§ **Task statement**
In the lines below, count those containing the word "Group" and give the number alone.

Input records START

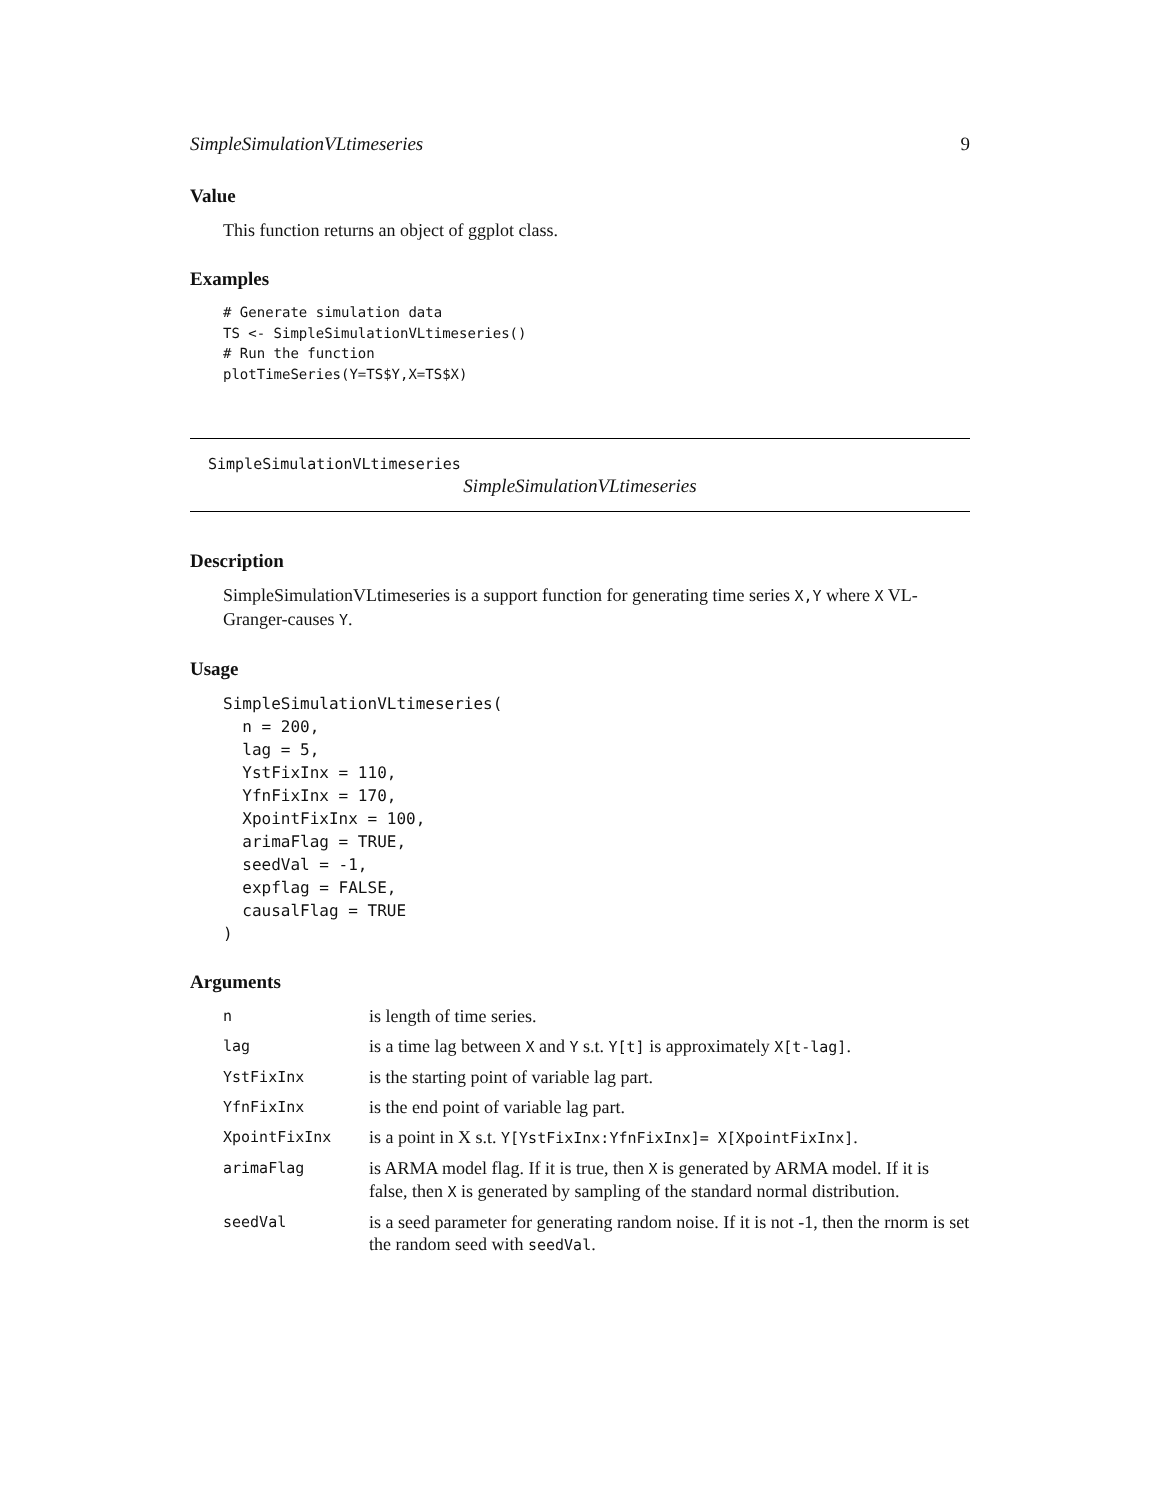SimpleSimulationVLtimeseries 9
Value
This function returns an object of ggplot class.
Examples
# Generate simulation data
TS <- SimpleSimulationVLtimeseries()
# Run the function
plotTimeSeries(Y=TS$Y,X=TS$X)
SimpleSimulationVLtimeseries
SimpleSimulationVLtimeseries
Description
SimpleSimulationVLtimeseries is a support function for generating time series X,Y where X VL-Granger-causes Y.
Usage
SimpleSimulationVLtimeseries(
  n = 200,
  lag = 5,
  YstFixInx = 110,
  YfnFixInx = 170,
  XpointFixInx = 100,
  arimaFlag = TRUE,
  seedVal = -1,
  expflag = FALSE,
  causalFlag = TRUE
)
Arguments
| n | is length of time series. |
| lag | is a time lag between X and Y s.t. Y[t] is approximately X[t-lag] . |
| YstFixInx | is the starting point of variable lag part. |
| YfnFixInx | is the end point of variable lag part. |
| XpointFixInx | is a point in X s.t. Y[YstFixInx:YfnFixInx]= X[XpointFixInx] . |
| arimaFlag | is ARMA model flag. If it is true, then X is generated by ARMA model. If it is false, then X is generated by sampling of the standard normal distribution. |
| seedVal | is a seed parameter for generating random noise. If it is not -1, then the rnorm is set the random seed with seedVal . |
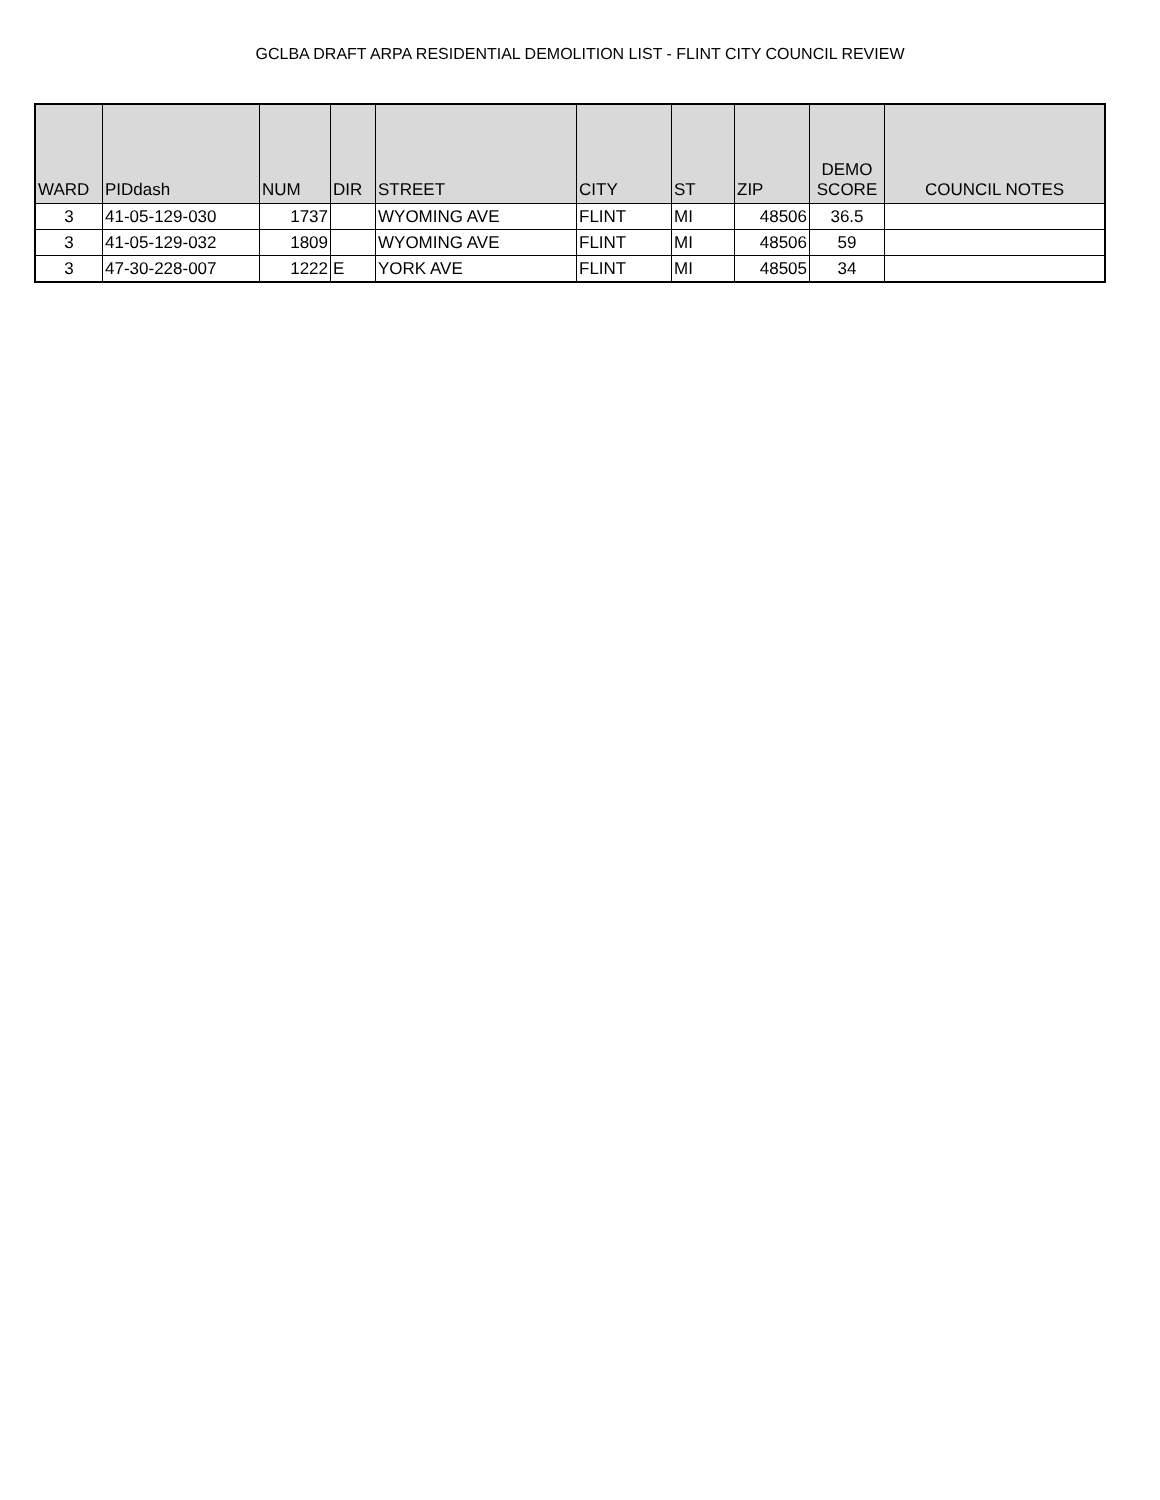GCLBA DRAFT ARPA RESIDENTIAL DEMOLITION LIST - FLINT CITY COUNCIL REVIEW
| WARD | PIDdash | NUM | DIR | STREET | CITY | ST | ZIP | DEMO SCORE | COUNCIL NOTES |
| --- | --- | --- | --- | --- | --- | --- | --- | --- | --- |
| 3 | 41-05-129-030 | 1737 | | WYOMING AVE | FLINT | MI | 48506 | 36.5 | |
| 3 | 41-05-129-032 | 1809 | | WYOMING AVE | FLINT | MI | 48506 | 59 | |
| 3 | 47-30-228-007 | 1222 | E | YORK AVE | FLINT | MI | 48505 | 34 | |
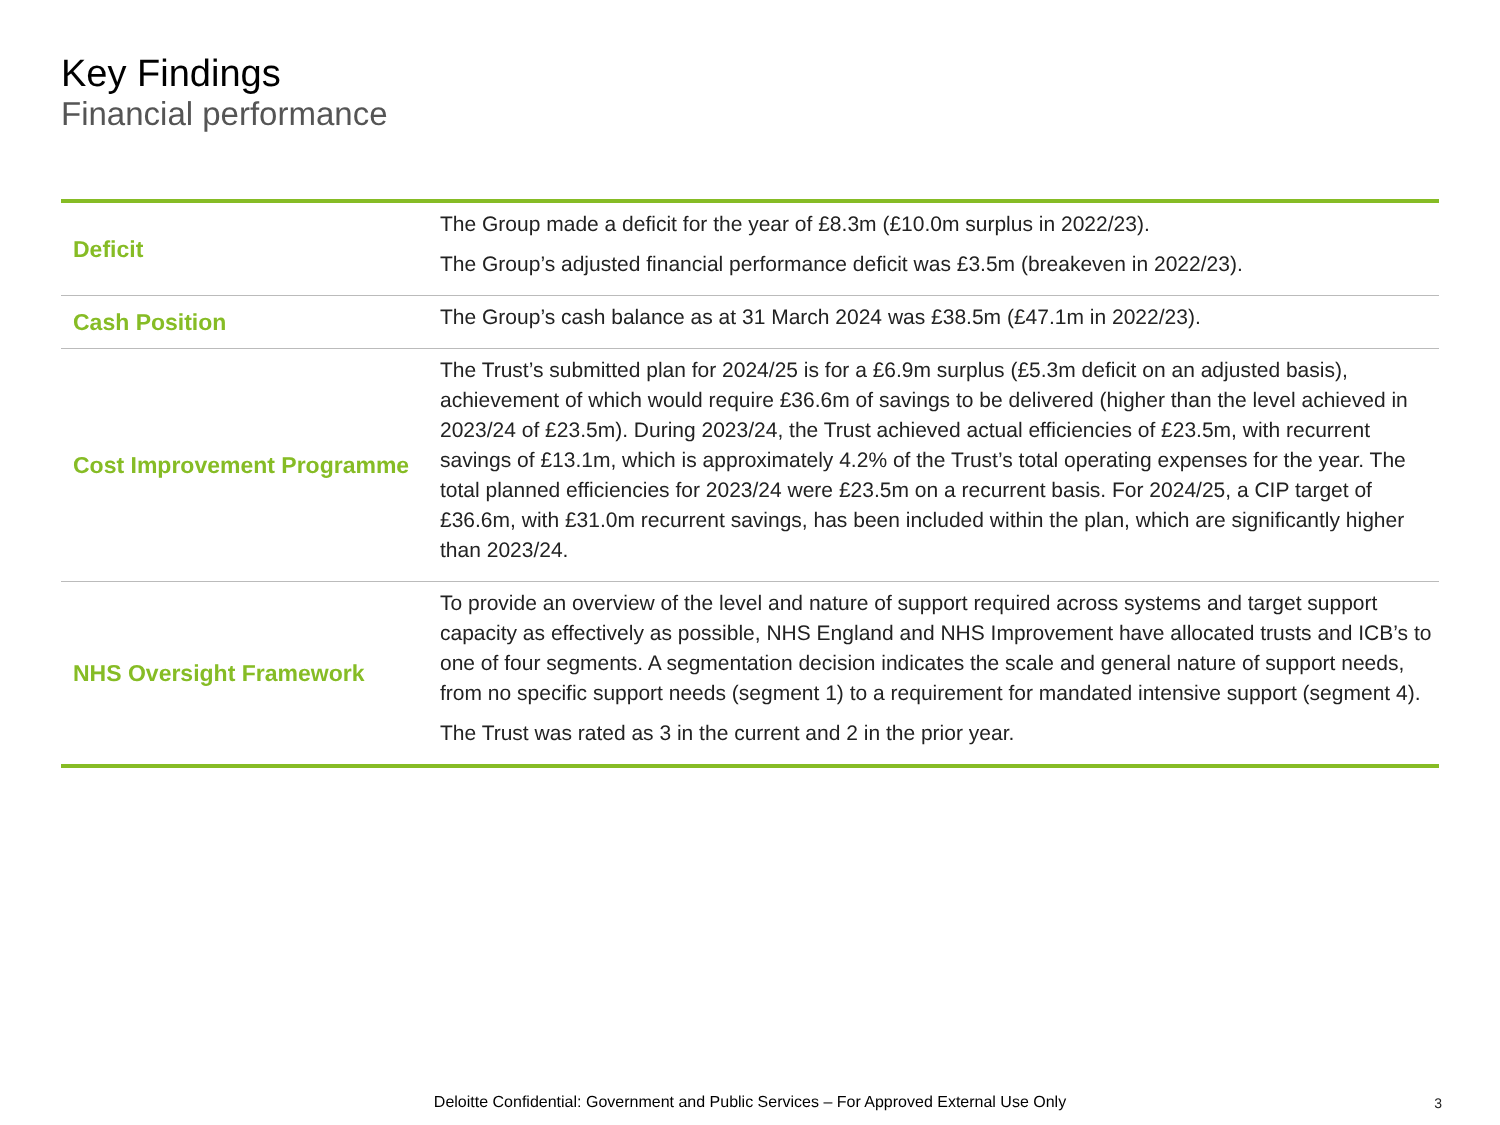Key Findings
Financial performance
| Deficit | The Group made a deficit for the year of £8.3m (£10.0m surplus in 2022/23). The Group’s adjusted financial performance deficit was £3.5m (breakeven in 2022/23). |
| Cash Position | The Group’s cash balance as at 31 March 2024 was £38.5m (£47.1m in 2022/23). |
| Cost Improvement Programme | The Trust’s submitted plan for 2024/25 is for a £6.9m surplus (£5.3m deficit on an adjusted basis), achievement of which would require £36.6m of savings to be delivered (higher than the level achieved in 2023/24 of £23.5m). During 2023/24, the Trust achieved actual efficiencies of £23.5m, with recurrent savings of £13.1m, which is approximately 4.2% of the Trust’s total operating expenses for the year. The total planned efficiencies for 2023/24 were £23.5m on a recurrent basis. For 2024/25, a CIP target of £36.6m, with £31.0m recurrent savings, has been included within the plan, which are significantly higher than 2023/24. |
| NHS Oversight Framework | To provide an overview of the level and nature of support required across systems and target support capacity as effectively as possible, NHS England and NHS Improvement have allocated trusts and ICB’s to one of four segments. A segmentation decision indicates the scale and general nature of support needs, from no specific support needs (segment 1) to a requirement for mandated intensive support (segment 4). The Trust was rated as 3 in the current and 2 in the prior year. |
Deloitte Confidential: Government and Public Services – For Approved External Use Only 3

Input records END

§ **Solution to the problem**
2